Task instructions
Retyping all the entries exactly is the whole task.

Stored data entries
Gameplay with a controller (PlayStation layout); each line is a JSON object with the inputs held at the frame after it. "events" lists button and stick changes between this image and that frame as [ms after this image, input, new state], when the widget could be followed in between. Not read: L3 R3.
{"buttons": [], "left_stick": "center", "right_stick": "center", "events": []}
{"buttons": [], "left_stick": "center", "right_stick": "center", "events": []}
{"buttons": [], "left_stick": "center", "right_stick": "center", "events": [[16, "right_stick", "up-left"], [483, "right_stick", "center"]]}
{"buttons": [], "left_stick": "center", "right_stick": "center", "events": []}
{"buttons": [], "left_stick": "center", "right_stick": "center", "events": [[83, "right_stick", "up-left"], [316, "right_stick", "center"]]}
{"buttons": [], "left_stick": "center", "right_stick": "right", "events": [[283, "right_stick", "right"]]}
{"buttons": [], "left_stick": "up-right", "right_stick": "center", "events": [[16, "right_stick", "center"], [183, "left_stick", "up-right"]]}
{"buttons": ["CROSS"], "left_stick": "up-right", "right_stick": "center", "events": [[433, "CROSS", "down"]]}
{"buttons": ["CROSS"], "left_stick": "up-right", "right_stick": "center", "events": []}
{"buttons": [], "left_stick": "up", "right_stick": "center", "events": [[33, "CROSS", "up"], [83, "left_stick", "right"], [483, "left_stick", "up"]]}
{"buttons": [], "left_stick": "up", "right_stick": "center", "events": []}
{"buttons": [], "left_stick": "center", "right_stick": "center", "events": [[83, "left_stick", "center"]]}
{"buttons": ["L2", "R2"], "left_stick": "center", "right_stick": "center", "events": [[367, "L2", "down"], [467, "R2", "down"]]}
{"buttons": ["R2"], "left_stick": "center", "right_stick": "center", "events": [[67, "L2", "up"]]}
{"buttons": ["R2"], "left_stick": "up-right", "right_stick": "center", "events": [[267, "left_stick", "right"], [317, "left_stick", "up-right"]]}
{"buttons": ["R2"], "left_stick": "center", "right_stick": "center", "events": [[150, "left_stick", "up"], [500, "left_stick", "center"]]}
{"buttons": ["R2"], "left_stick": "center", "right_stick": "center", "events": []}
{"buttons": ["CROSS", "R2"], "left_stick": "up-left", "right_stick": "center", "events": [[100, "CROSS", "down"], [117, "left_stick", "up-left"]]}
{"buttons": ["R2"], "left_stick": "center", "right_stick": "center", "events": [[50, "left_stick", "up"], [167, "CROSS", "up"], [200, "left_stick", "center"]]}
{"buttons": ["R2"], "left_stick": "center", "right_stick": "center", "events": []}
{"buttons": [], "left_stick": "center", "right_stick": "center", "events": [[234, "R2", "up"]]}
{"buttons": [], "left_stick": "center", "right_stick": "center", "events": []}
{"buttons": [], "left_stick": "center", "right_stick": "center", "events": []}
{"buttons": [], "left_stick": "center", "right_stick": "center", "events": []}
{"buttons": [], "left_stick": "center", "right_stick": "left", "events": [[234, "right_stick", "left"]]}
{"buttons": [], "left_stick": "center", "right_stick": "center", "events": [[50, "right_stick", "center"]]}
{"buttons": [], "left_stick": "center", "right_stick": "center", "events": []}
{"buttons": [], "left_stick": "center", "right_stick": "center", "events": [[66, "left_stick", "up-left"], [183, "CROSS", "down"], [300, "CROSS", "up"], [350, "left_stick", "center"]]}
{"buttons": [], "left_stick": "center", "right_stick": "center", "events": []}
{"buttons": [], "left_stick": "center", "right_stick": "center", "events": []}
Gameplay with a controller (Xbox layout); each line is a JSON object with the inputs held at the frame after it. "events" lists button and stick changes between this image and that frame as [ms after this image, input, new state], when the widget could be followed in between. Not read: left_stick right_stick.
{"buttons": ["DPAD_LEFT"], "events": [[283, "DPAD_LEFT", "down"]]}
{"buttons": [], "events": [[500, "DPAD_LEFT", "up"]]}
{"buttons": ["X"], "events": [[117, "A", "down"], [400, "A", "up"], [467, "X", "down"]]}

Expected answer
Gameplay with a controller (PlayStation layout); each line is a JSON object with the inputs held at the frame after it. "events" lists button and stick changes between this image and that frame as [ms after this image, input, new state], when the widget could be followed in between. Not read: L3 R3.
{"buttons": [], "left_stick": "center", "right_stick": "center", "events": []}
{"buttons": [], "left_stick": "center", "right_stick": "center", "events": []}
{"buttons": [], "left_stick": "center", "right_stick": "center", "events": [[16, "right_stick", "up-left"], [483, "right_stick", "center"]]}
{"buttons": [], "left_stick": "center", "right_stick": "center", "events": []}
{"buttons": [], "left_stick": "center", "right_stick": "center", "events": [[83, "right_stick", "up-left"], [316, "right_stick", "center"]]}
{"buttons": [], "left_stick": "center", "right_stick": "right", "events": [[283, "right_stick", "right"]]}
{"buttons": [], "left_stick": "up-right", "right_stick": "center", "events": [[16, "right_stick", "center"], [183, "left_stick", "up-right"]]}
{"buttons": ["CROSS"], "left_stick": "up-right", "right_stick": "center", "events": [[433, "CROSS", "down"]]}
{"buttons": ["CROSS"], "left_stick": "up-right", "right_stick": "center", "events": []}
{"buttons": [], "left_stick": "up", "right_stick": "center", "events": [[33, "CROSS", "up"], [83, "left_stick", "right"], [483, "left_stick", "up"]]}
{"buttons": [], "left_stick": "up", "right_stick": "center", "events": []}
{"buttons": [], "left_stick": "center", "right_stick": "center", "events": [[83, "left_stick", "center"]]}
{"buttons": ["L2", "R2"], "left_stick": "center", "right_stick": "center", "events": [[367, "L2", "down"], [467, "R2", "down"]]}
{"buttons": ["R2"], "left_stick": "center", "right_stick": "center", "events": [[67, "L2", "up"]]}
{"buttons": ["R2"], "left_stick": "up-right", "right_stick": "center", "events": [[267, "left_stick", "right"], [317, "left_stick", "up-right"]]}
{"buttons": ["R2"], "left_stick": "center", "right_stick": "center", "events": [[150, "left_stick", "up"], [500, "left_stick", "center"]]}
{"buttons": ["R2"], "left_stick": "center", "right_stick": "center", "events": []}
{"buttons": ["CROSS", "R2"], "left_stick": "up-left", "right_stick": "center", "events": [[100, "CROSS", "down"], [117, "left_stick", "up-left"]]}
{"buttons": ["R2"], "left_stick": "center", "right_stick": "center", "events": [[50, "left_stick", "up"], [167, "CROSS", "up"], [200, "left_stick", "center"]]}
{"buttons": ["R2"], "left_stick": "center", "right_stick": "center", "events": []}
{"buttons": [], "left_stick": "center", "right_stick": "center", "events": [[234, "R2", "up"]]}
{"buttons": [], "left_stick": "center", "right_stick": "center", "events": []}
{"buttons": [], "left_stick": "center", "right_stick": "center", "events": []}
{"buttons": [], "left_stick": "center", "right_stick": "center", "events": []}
{"buttons": [], "left_stick": "center", "right_stick": "left", "events": [[234, "right_stick", "left"]]}
{"buttons": [], "left_stick": "center", "right_stick": "center", "events": [[50, "right_stick", "center"]]}
{"buttons": [], "left_stick": "center", "right_stick": "center", "events": []}
{"buttons": [], "left_stick": "center", "right_stick": "center", "events": [[66, "left_stick", "up-left"], [183, "CROSS", "down"], [300, "CROSS", "up"], [350, "left_stick", "center"]]}
{"buttons": [], "left_stick": "center", "right_stick": "center", "events": []}
{"buttons": [], "left_stick": "center", "right_stick": "center", "events": []}
Gameplay with a controller (Xbox layout); each line is a JSON object with the inputs held at the frame after it. "events" lists button and stick changes between this image and that frame as [ms after this image, input, new state], when the widget could be followed in between. Not read: left_stick right_stick.
{"buttons": ["DPAD_LEFT"], "events": [[283, "DPAD_LEFT", "down"]]}
{"buttons": [], "events": [[500, "DPAD_LEFT", "up"]]}
{"buttons": ["X"], "events": [[117, "A", "down"], [400, "A", "up"], [467, "X", "down"]]}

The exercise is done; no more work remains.